Britain faces an unemployment "bloodbath" in the new year with many tens of thousands of jobs axed in the public and private sectors, according to a cabinet minister. Senior government figures are braced for a dramatic lengthening in dole queues in the first quarter of 2009, as employers delay announcing redundancies until after Christmas.
Thousands of civil servants and town hall workers will share the pain as government efficiency savings bite, while struggling retailers and manufacturing industry are heading for heavy redundancies.
The ranks of the unemployed will be swollen by up to 27,000 staff from Woolworths, which closes its last stores on 5 January, and 1,400 employees of the furniture retailer MFI, which shut last week. The Cabinet expects job losses to accelerate in the harsh trading conditions of 2009. One cabinet member told The Independent: "We know there will be a bloodbath of job cuts in January and February. A lot of companies are holding back until after Christmas."
Contradicting saloon-bar wisdom, which says public jobs are safe, the public sector will not be immune from waves of redundancies, with unions warning of more than 5,000 planned job losses among town hall workers alone. They could be the tip of the iceberg as councils face tough financial settlements from central government.
Oldham council is axing 543 jobs while Denbighshire council wants to cut 450 posts. Northumberland County Council is preparing to shed 800 employees with 510 going at neighbouring Newcastle City Council. There will be 400 staff cut in Peterborough and Aberdeen, 300 from Wolverhampton Council with a further 150 next year, up to 190 posts lost in Coventry and 100 in North Somerset. Other councils planning redundancies include Worcester (84), Amber Valley (72), Swindon (up to 50) and Ealing (40).
Elsewhere in the public sector up to 2,000 mainly white-collar posts will go at Transport for London.
Seventy hospital staff in Whitehaven, Cumbria, have lost their jobs and the union Unison is warning that NHS staff could be under threat from long-term spending cuts. Widespread redundancies are expected in the Civil Service, where union leaders fear nearly 10,000 jobs will go in courts and the prison and probation services because of cuts at the Ministry of Justice. An estimated 3,500 more will be axed to meet efficiency savings at HM Revenue and Customs.
The number of people out of work stood at 1.86 million last month and may have already passed two million.
The Federation of Small Businesses forecasts that 30,000 small firms could fold in 2009, with the loss of 160,000 jobs. Its spokesman, Stephen Alambritis, said: "It will be a very, very difficult year — there's a foreboding about February and March in particular."
Although transport is considered a strong sector in a recession, that has not stopped National Express announcing plans to shed 300 posts. EWS, the Doncaster-based rail freight company, is in consultation with rail union TSSA about axing 530 jobs.
Insolvency experts believe another 10 to 15 well-known retail chains could follow Woolworths into the history books as shoppers rein in spending.

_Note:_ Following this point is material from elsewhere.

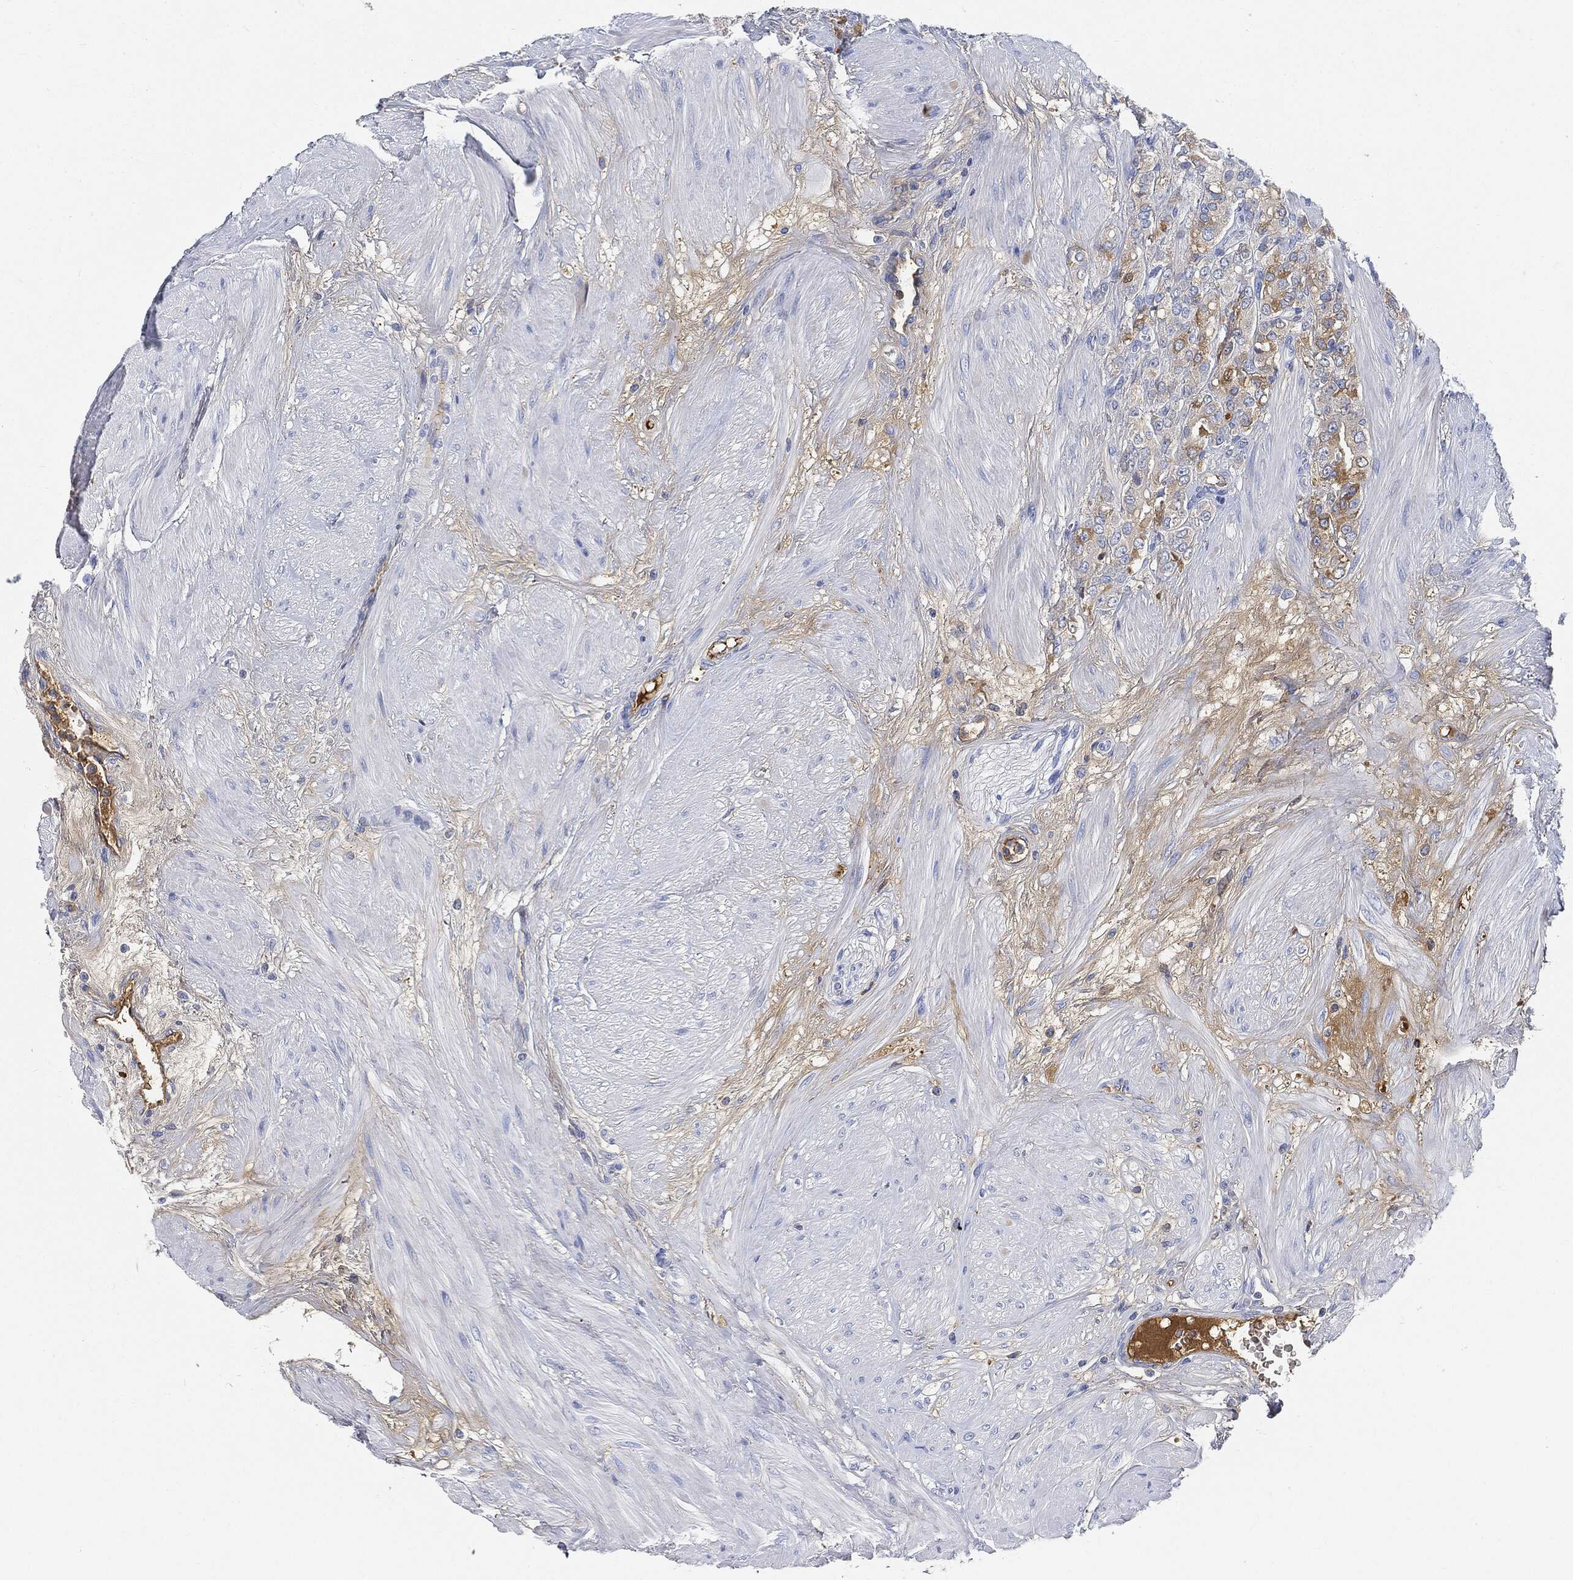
{"staining": {"intensity": "moderate", "quantity": "<25%", "location": "cytoplasmic/membranous"}, "tissue": "prostate cancer", "cell_type": "Tumor cells", "image_type": "cancer", "snomed": [{"axis": "morphology", "description": "Adenocarcinoma, NOS"}, {"axis": "topography", "description": "Prostate and seminal vesicle, NOS"}, {"axis": "topography", "description": "Prostate"}], "caption": "This histopathology image shows immunohistochemistry (IHC) staining of prostate cancer, with low moderate cytoplasmic/membranous positivity in approximately <25% of tumor cells.", "gene": "IGLV6-57", "patient": {"sex": "male", "age": 67}}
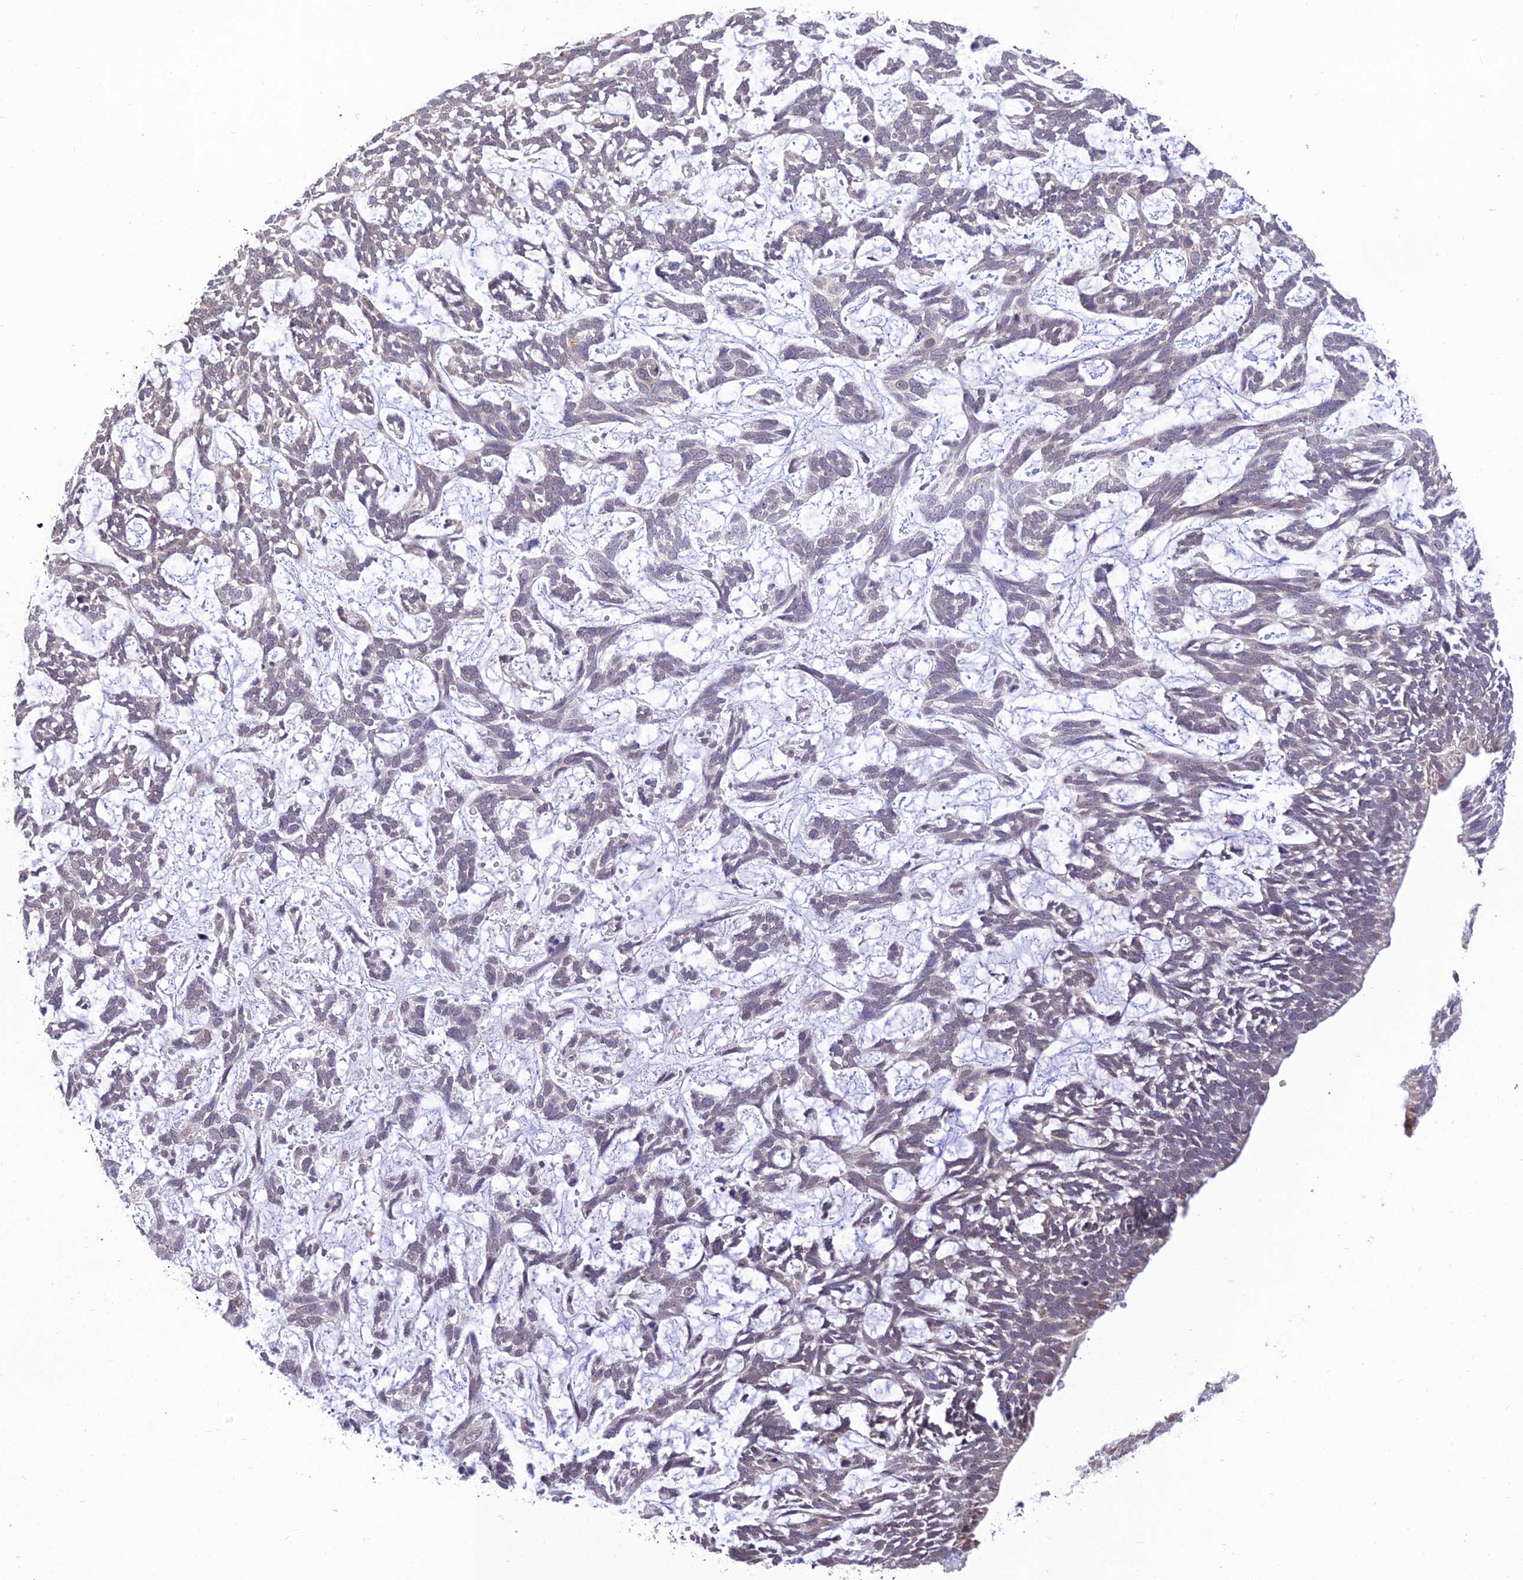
{"staining": {"intensity": "negative", "quantity": "none", "location": "none"}, "tissue": "skin cancer", "cell_type": "Tumor cells", "image_type": "cancer", "snomed": [{"axis": "morphology", "description": "Basal cell carcinoma"}, {"axis": "topography", "description": "Skin"}], "caption": "Immunohistochemical staining of skin cancer exhibits no significant positivity in tumor cells.", "gene": "MICOS13", "patient": {"sex": "male", "age": 88}}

Speculation is rife that the music retailer Zavvi, fashion group The Officers Club and the sportswear outlet JJB are heading for a financial crunch.
The UK's two pharmaceutical giants, GlaxoSmithKline (GSK) and AstraZeneca have flagged up big redundancies. AstraZeneca said last month that the first of 250 manufacturing jobs will be lost next year, while GSK has said it will close two factories with as many as 620 redundancies in Dartford and 200 in Barnard Castle.
Brian Strutton, the national secretary of the GMB, reported that branches up and down the country were reporting councils planning to cut jobs in 2009: "Reasons given go from the tightening of government grants to the credit crunch, to the Icelandic banks effect."
Mark Serwotka, general secretary of the PCS union, which represents civil servants, said: "Budget cuts, planned when the economy was in better shape, will not only result in the Government adding to the growing unemployed, but also undermine service delivery at a time of most need."
Already 63,000 jobs have gone in the City of London, with more redundancies coming in the financial sector.
Abbey, which is now owned by Spain's Banco Santander, has said that it will cut 1,900 UK jobs next year with Credit Suisse and HSBC expected to lose 1,150 positions in the first quarter.
Stephen Overell, the associate director of the Work Foundation think-tank, said temporary workers and new staff had so far borne the brunt of job cuts. But he warned: "It is going to get much worse before there is any hope of recovery."